WYSIWYG, pronounced wiziwig, is an acronym that stands for what you see is what you get. When used in computing, this term means that what appears on the screen is what the final product will look like. A WYSIWYG editor may be used to create web pages, documents, or other formatted material. Microsoft Word is an example of a WYSIWYG editor.
In the modern world of computing, many programs use WYSIWYG editing, but that was not always the case. When word processing software was first introduced, users had to memorize a series of symbols and codes to format a document. Spacing, font size, and other characteristics of the format would have to be essentially coded in. Codes did not always translate from one word processor to another. Changing word processors was a hassle because it required a whole new set of codes.
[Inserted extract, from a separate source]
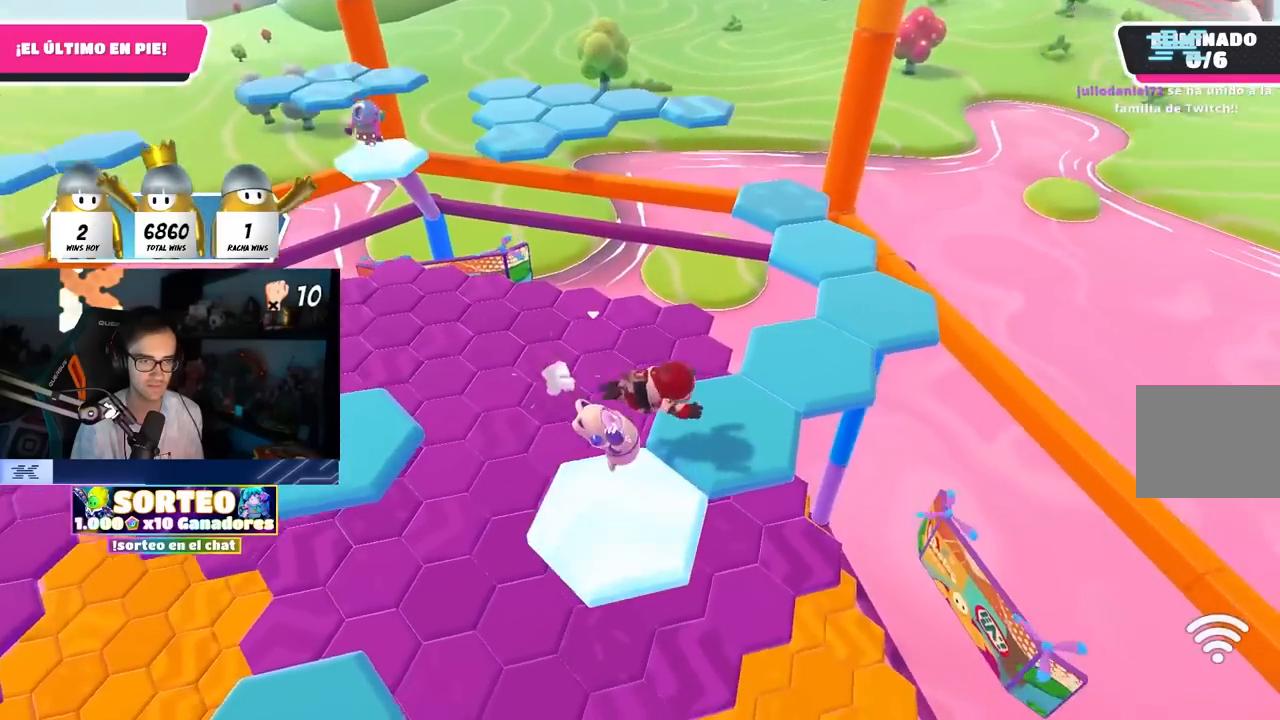
{"buttons": ["R2"], "left_stick": "down-right", "right_stick": "center", "events": [[67, "right_stick", "down-left"], [283, "right_stick", "center"], [383, "left_stick", "down-right"], [400, "R2", "down"]]}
Modern word processing software has solved a lot of these problems. Instead of inserting a snippet of code to make text into italics, the user can just highlight the word and click an italics button. The word then appears in italics, both on screen and in the printed document. If fact, if a user wants to see the editing symbols in a program like Microsoft Word, she has to wade through a series of menus and change the program settings.
A WYSIWYG editor can also be used in computer programming. Many modern HTML editors have WYSIWIG capabilities. This allows the user to edit or even create a web page without having to write code. In this way, computer programming can be accessible even to people with little experience with computer programming languages.
The way a WYSIWYG editor works is by allowing the user to physically manipulate graphic elements on the screen. As elements are moved and changed, the WYSIWYG editor changes the code to reflect the changes on the screen. This way of creating a web page is much easier for the inexperienced, but can be frustrating for those users who do know programming languages.
Many professional and experienced programmers have expressed concerns about WYSIWYG code. The code created by WYSIWYG editors tends to be more convoluted and less elegant than code written by hand. This is partly because the code comes in pre-written chunks that have to be pieced together by the program to reflect the screen. A WYSIWYG editor also allows for less flexibility than a traditional code editor because the user can only change what the programs allows him or her to change.